Could you copy exactly the lines below from the one with "(154, 172) none" to the one with "[437,277,520,296] -Payment ->", inclusive, leaving out any pictures?
::::
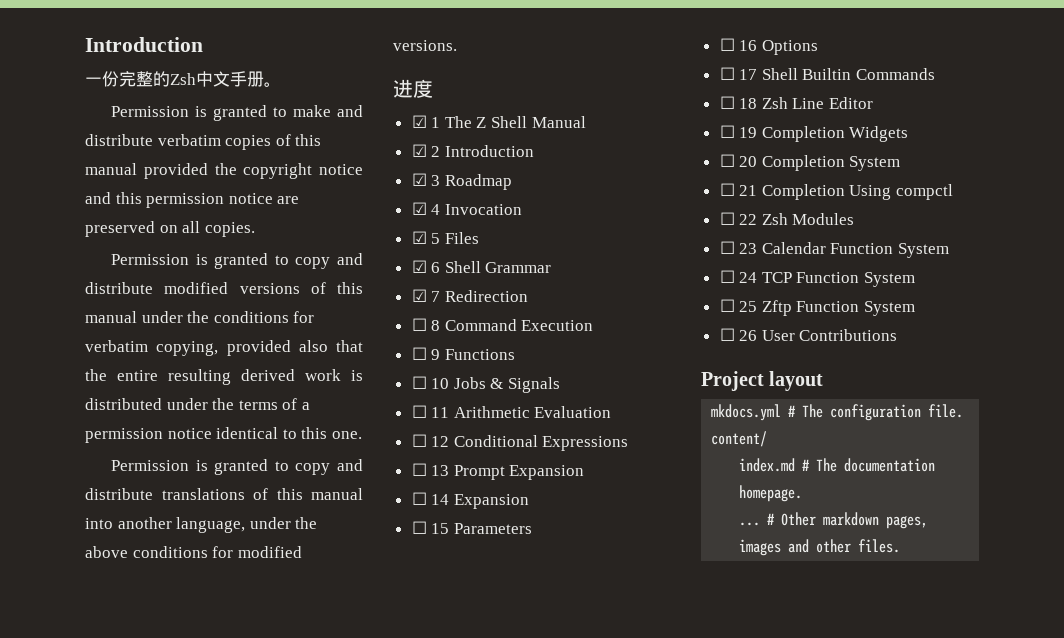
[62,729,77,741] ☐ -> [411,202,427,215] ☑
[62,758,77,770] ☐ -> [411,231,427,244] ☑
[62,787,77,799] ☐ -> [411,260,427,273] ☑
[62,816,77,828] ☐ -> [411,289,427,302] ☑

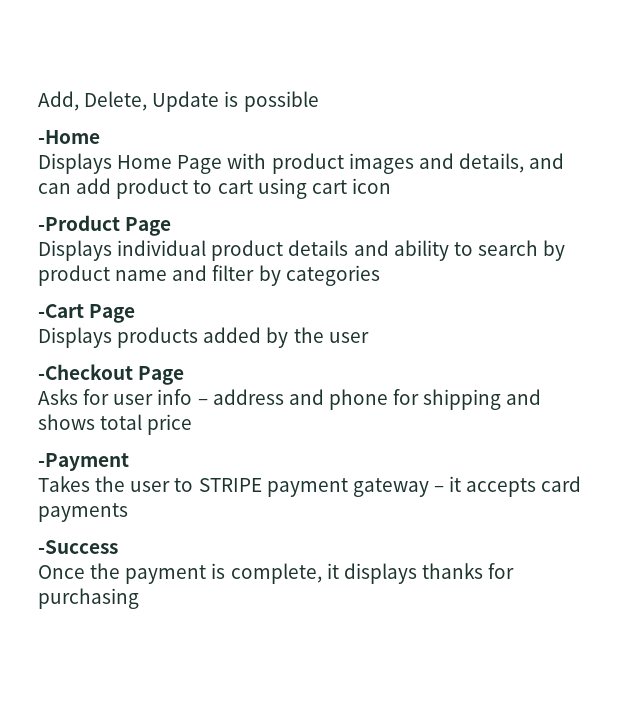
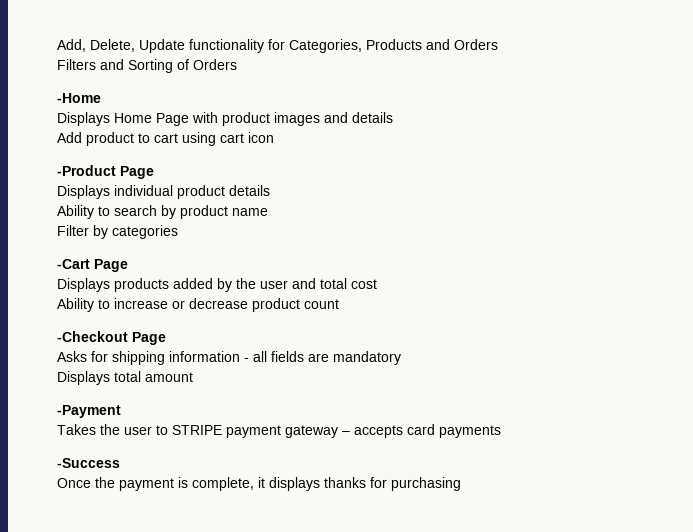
[224,91,319,112] is possible -> [189,39,498,53] [57,59,237,73] functionality for Categories, Products and Orders // Filters and Sorting of Orders
[458,153,565,173] [38,178,112,194] details, and can add -> [352,112,393,123] [57,132,82,143] details // Add
[353,240,449,261] and ability -> [57,205,94,219] // Ability
[172,265,255,281] and filter -> [57,225,89,236] // Filter
[38,364,185,385] [38,389,542,410] [38,414,193,435] // -Checkout Page // Asks for user info – address and phone for shipping and shows total price -> [292,278,377,289] [57,298,339,312] [57,331,166,345] [57,351,401,365] [57,371,193,385] and total cost // Ability to increase or decrease product count // -Checkout Page // Asks for shipping information - all fields are mandatory // Displays total amount
[449,476,462,492] it -> (350, 433) none

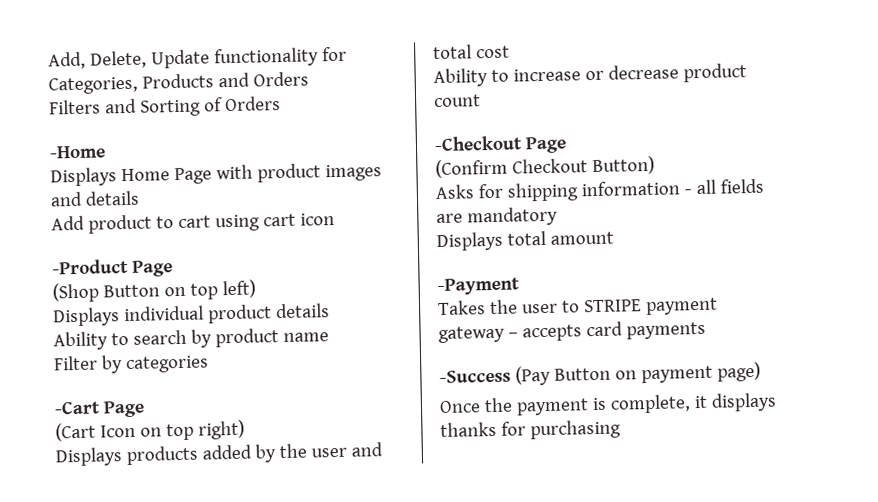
(154, 172) none -> [52,279,256,303] // (Shop Button on top left)
(128, 265) none -> [55,419,245,442] // (Cart Icon on top right)
(166, 338) none -> [435,155,655,179] // (Confirm Checkout Button)
(120, 463) none -> [514,361,761,386] (Pay Button on payment page)

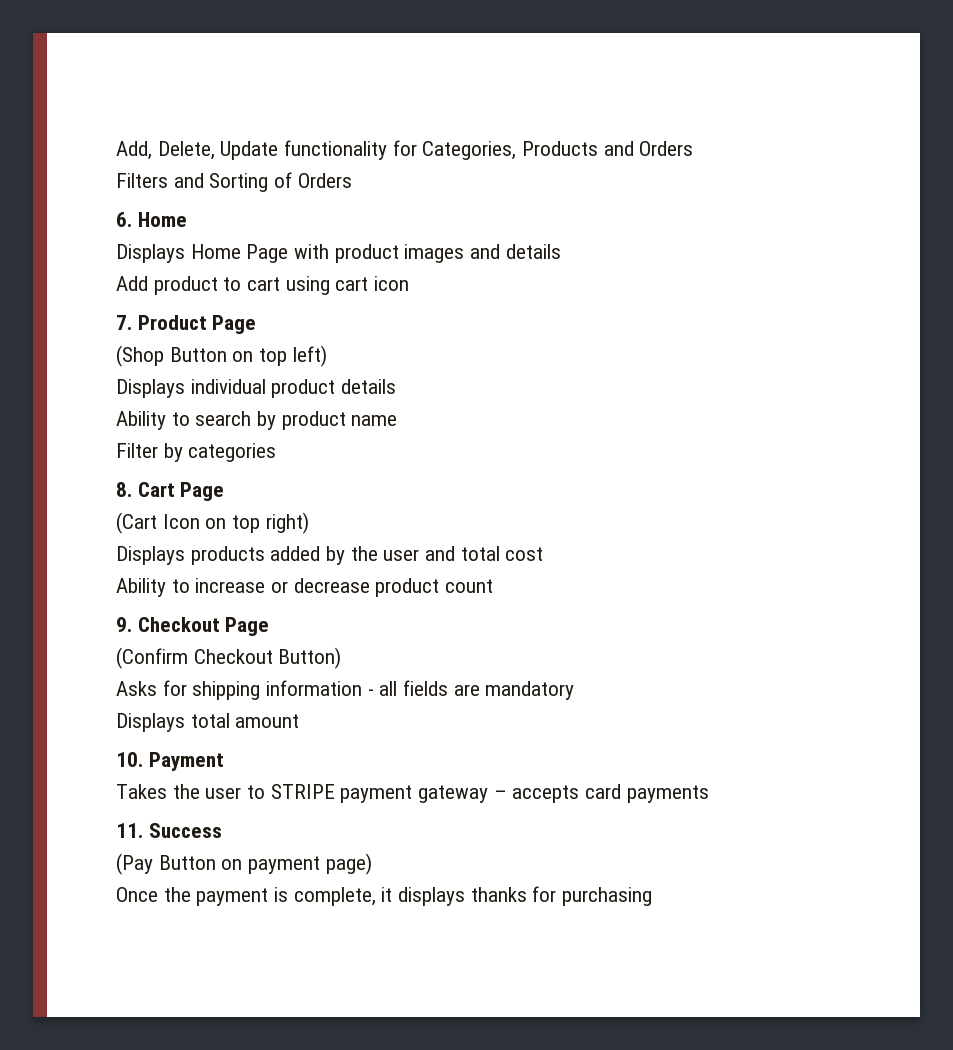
[49,145,106,159] -Home -> [116,212,187,227] 6. Home
[52,258,129,275] -Product -> [116,315,207,330] 7. Product
[54,400,101,415] -Cart -> [116,482,175,497] 8. Cart
[434,135,523,152] -Checkout -> [116,617,220,632] 9. Checkout
[437,277,520,296] -Payment -> [116,752,224,771] 10. Payment
[439,369,511,384] -Success -> [116,823,222,838] 11. Success //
::::
_COMPLETED TASK_
(154, 172) none -> [52,279,256,303] // (Shop Button on top left)
(128, 265) none -> [55,419,245,442] // (Cart Icon on top right)
(166, 338) none -> [435,155,655,179] // (Confirm Checkout Button)
(120, 463) none -> [514,361,761,386] (Pay Button on payment page)

[49,145,106,159] -Home -> [116,212,187,227] 6. Home
[52,258,129,275] -Product -> [116,315,207,330] 7. Product
[54,400,101,415] -Cart -> [116,482,175,497] 8. Cart
[434,135,523,152] -Checkout -> [116,617,220,632] 9. Checkout
[437,277,520,296] -Payment -> [116,752,224,771] 10. Payment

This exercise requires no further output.